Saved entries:
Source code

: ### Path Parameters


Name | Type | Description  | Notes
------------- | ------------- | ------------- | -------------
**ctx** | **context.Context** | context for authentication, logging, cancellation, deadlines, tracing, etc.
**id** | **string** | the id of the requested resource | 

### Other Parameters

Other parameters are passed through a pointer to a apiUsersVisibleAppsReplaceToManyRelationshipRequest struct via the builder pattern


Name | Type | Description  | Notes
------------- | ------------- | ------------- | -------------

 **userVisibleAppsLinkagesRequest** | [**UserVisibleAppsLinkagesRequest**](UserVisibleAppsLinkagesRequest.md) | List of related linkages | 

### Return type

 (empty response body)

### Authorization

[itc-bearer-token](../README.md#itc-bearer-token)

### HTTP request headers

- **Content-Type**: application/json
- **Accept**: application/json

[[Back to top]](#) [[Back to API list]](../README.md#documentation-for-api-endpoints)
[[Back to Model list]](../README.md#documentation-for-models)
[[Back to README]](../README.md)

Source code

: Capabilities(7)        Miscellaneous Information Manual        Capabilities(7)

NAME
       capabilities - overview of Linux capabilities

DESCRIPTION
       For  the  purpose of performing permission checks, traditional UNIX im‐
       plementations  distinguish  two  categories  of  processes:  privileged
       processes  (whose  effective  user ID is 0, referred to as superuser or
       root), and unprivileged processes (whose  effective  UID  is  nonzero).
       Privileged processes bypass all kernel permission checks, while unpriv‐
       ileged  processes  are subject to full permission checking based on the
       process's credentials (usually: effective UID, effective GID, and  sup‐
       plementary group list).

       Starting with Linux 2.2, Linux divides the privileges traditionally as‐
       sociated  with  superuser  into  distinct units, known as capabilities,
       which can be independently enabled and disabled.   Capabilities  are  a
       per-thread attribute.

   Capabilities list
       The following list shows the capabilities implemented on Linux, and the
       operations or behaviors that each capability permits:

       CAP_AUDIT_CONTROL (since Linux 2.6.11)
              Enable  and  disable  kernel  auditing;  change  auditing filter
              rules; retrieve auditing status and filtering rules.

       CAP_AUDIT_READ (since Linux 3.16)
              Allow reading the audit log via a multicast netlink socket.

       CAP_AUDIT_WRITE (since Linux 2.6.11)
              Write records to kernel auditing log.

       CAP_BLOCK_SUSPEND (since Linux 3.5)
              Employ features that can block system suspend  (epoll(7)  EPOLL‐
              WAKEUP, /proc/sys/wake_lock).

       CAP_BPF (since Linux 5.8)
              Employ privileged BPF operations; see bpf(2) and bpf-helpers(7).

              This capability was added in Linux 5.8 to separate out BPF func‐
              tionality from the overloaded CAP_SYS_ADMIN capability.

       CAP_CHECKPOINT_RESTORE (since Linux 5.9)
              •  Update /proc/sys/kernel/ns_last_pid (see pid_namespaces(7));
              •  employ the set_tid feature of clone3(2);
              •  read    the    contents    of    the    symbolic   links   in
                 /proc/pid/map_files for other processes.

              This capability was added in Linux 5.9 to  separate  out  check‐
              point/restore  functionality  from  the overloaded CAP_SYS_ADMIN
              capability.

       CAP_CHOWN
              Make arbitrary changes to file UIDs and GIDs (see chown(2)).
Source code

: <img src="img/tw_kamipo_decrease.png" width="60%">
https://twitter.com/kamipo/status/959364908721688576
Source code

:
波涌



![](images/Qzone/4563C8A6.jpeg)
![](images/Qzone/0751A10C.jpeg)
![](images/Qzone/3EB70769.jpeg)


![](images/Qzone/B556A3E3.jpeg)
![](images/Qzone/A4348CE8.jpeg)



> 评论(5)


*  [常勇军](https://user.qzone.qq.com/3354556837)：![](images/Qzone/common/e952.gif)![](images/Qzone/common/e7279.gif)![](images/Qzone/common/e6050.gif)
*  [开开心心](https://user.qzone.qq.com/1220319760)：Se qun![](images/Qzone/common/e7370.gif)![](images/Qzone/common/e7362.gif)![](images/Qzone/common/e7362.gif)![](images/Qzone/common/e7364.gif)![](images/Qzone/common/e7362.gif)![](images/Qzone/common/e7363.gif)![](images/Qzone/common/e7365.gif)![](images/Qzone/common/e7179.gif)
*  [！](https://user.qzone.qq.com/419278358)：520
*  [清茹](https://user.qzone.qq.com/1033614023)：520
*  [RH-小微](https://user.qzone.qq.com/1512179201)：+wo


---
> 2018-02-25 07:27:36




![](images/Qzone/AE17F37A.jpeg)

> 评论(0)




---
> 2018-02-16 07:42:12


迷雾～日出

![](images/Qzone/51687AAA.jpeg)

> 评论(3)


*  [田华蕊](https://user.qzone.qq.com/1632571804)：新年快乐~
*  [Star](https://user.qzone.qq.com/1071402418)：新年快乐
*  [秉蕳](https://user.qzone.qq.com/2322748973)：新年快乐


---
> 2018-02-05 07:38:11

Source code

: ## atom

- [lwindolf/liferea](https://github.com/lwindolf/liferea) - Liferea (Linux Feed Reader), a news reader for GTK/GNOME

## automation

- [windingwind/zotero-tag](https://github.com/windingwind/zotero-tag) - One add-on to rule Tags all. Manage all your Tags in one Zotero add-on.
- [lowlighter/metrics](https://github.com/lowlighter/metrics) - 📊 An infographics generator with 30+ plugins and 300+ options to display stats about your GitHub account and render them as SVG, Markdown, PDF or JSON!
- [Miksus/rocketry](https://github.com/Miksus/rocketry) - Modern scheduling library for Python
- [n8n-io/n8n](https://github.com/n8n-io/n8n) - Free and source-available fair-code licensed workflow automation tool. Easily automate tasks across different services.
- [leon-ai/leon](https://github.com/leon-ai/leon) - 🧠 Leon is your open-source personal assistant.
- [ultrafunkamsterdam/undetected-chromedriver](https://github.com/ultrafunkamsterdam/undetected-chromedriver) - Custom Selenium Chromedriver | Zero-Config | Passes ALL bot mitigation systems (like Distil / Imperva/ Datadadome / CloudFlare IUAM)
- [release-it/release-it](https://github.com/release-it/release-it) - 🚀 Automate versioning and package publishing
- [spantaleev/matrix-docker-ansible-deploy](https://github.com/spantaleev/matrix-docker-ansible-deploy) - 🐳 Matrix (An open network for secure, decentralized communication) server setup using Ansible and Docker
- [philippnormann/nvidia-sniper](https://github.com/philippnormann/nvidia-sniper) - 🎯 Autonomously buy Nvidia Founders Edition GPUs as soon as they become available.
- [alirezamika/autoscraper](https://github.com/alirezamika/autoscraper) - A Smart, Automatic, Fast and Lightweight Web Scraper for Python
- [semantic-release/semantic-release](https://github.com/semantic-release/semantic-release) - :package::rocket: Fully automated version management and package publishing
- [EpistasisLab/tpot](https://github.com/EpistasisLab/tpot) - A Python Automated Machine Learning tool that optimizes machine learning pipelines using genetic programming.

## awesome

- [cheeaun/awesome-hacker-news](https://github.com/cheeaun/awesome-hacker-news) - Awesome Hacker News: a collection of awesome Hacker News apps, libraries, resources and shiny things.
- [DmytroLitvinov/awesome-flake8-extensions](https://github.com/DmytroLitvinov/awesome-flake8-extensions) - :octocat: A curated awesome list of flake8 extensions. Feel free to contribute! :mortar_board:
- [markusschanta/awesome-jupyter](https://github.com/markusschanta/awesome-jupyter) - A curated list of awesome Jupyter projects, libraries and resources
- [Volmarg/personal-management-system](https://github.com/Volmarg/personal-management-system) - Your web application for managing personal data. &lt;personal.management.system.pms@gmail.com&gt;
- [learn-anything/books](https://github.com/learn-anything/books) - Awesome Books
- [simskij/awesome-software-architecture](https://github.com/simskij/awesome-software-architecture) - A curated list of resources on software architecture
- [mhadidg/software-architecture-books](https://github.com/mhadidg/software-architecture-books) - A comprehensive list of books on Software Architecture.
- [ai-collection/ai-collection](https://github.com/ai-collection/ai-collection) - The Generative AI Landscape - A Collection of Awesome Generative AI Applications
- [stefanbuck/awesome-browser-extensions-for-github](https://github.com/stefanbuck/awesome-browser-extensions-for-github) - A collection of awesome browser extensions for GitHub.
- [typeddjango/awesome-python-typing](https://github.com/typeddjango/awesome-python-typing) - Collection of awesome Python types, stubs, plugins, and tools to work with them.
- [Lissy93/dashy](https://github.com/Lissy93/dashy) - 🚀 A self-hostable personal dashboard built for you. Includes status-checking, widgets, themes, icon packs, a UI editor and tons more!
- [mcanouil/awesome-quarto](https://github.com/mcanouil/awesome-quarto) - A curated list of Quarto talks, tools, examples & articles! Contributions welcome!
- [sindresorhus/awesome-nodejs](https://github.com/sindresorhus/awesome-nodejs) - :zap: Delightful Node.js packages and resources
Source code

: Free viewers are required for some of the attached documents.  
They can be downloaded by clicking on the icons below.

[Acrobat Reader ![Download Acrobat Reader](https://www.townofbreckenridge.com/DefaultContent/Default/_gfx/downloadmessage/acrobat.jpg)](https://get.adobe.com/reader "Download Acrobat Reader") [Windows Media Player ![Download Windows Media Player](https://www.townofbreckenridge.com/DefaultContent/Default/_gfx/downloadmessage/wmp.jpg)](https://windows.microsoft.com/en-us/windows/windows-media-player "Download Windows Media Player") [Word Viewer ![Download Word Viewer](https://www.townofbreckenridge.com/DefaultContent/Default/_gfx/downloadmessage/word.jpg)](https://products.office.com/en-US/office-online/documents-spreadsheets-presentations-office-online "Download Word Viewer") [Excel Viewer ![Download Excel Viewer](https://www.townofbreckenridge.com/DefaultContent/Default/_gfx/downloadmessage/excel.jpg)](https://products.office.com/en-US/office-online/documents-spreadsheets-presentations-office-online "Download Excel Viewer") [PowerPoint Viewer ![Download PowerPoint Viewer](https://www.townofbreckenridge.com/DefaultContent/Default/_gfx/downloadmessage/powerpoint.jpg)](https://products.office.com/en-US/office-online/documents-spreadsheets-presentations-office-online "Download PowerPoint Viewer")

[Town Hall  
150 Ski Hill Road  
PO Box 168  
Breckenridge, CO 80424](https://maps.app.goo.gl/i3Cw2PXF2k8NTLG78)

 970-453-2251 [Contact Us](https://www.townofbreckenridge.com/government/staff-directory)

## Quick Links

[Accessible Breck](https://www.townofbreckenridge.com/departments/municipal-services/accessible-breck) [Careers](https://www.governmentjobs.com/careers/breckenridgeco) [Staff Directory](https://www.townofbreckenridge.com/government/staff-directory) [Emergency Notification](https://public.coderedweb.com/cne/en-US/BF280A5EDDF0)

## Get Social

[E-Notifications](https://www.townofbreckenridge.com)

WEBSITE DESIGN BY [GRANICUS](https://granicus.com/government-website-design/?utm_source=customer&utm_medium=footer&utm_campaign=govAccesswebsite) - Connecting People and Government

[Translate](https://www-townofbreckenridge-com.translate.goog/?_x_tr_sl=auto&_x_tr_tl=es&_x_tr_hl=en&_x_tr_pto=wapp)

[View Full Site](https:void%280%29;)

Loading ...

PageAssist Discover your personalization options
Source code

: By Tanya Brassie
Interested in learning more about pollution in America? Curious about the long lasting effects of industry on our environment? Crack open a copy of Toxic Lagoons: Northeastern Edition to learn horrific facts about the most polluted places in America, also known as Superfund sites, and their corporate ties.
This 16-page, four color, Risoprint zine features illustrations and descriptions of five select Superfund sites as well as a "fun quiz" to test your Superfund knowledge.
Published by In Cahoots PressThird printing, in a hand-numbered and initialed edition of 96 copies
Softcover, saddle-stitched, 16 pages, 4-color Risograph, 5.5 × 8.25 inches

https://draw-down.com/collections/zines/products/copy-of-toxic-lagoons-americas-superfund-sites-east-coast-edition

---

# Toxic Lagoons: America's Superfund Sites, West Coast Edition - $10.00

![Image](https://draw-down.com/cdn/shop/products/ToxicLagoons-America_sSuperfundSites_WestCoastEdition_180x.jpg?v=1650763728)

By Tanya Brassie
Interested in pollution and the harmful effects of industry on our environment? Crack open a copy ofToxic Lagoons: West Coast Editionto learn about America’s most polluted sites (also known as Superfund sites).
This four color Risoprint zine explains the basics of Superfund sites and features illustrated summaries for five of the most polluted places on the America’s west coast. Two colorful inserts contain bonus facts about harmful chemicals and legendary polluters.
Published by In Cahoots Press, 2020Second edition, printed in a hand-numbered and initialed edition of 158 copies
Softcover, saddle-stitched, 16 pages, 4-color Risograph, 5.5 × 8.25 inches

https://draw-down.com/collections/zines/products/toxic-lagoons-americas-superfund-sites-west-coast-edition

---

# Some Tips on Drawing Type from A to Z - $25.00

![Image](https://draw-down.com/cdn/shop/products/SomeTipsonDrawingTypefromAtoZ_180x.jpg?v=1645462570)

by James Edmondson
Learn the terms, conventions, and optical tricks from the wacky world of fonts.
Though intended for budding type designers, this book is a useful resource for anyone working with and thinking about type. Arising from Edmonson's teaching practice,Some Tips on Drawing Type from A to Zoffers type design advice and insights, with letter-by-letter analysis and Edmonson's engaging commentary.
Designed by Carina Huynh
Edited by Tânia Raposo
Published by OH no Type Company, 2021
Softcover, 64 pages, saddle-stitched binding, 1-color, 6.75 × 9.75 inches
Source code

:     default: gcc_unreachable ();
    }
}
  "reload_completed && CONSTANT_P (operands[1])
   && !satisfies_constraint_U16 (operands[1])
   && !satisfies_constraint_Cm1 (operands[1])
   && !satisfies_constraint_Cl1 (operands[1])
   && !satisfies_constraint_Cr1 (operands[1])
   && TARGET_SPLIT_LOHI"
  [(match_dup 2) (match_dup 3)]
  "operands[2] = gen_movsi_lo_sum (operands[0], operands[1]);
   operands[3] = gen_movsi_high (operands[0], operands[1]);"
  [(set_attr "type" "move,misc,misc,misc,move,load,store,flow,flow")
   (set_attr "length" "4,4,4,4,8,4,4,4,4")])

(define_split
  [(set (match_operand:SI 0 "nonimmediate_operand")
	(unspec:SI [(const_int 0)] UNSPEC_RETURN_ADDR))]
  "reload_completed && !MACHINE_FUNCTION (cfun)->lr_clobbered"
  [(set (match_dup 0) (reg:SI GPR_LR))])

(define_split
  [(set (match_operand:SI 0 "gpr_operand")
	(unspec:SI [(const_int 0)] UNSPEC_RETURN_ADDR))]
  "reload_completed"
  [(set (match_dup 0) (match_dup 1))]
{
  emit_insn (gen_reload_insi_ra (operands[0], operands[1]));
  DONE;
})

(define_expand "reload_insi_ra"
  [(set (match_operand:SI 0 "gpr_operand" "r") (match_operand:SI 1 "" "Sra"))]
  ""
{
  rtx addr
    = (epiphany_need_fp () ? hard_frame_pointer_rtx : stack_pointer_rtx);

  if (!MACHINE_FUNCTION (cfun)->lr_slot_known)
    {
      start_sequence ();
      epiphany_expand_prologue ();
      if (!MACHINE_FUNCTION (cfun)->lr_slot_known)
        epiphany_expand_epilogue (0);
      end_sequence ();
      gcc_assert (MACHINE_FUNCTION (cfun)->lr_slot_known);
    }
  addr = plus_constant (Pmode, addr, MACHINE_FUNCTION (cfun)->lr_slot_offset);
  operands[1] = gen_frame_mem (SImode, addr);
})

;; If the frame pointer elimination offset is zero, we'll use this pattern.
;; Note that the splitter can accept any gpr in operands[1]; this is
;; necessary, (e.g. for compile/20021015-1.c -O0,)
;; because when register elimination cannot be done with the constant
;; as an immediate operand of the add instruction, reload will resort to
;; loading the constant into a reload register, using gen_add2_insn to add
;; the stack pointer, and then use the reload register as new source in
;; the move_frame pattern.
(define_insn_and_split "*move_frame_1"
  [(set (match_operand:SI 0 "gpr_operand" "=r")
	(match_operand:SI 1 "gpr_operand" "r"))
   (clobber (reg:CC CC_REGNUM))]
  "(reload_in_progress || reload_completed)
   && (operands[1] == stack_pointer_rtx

What to do
Rewrite the part of the material that opens with the line containing "and shiny things." and closes with the line containing "on Software Architecture.", putting "hand-picked list" wherever "curated list" appears and leaving everything else unchanged.

Task solution
- [cheeaun/awesome-hacker-news](https://github.com/cheeaun/awesome-hacker-news) - Awesome Hacker News: a collection of awesome Hacker News apps, libraries, resources and shiny things.
- [DmytroLitvinov/awesome-flake8-extensions](https://github.com/DmytroLitvinov/awesome-flake8-extensions) - :octocat: A curated awesome list of flake8 extensions. Feel free to contribute! :mortar_board:
- [markusschanta/awesome-jupyter](https://github.com/markusschanta/awesome-jupyter) - A hand-picked list of awesome Jupyter projects, libraries and resources
- [Volmarg/personal-management-system](https://github.com/Volmarg/personal-management-system) - Your web application for managing personal data. &lt;personal.management.system.pms@gmail.com&gt;
- [learn-anything/books](https://github.com/learn-anything/books) - Awesome Books
- [simskij/awesome-software-architecture](https://github.com/simskij/awesome-software-architecture) - A hand-picked list of resources on software architecture
- [mhadidg/software-architecture-books](https://github.com/mhadidg/software-architecture-books) - A comprehensive list of books on Software Architecture.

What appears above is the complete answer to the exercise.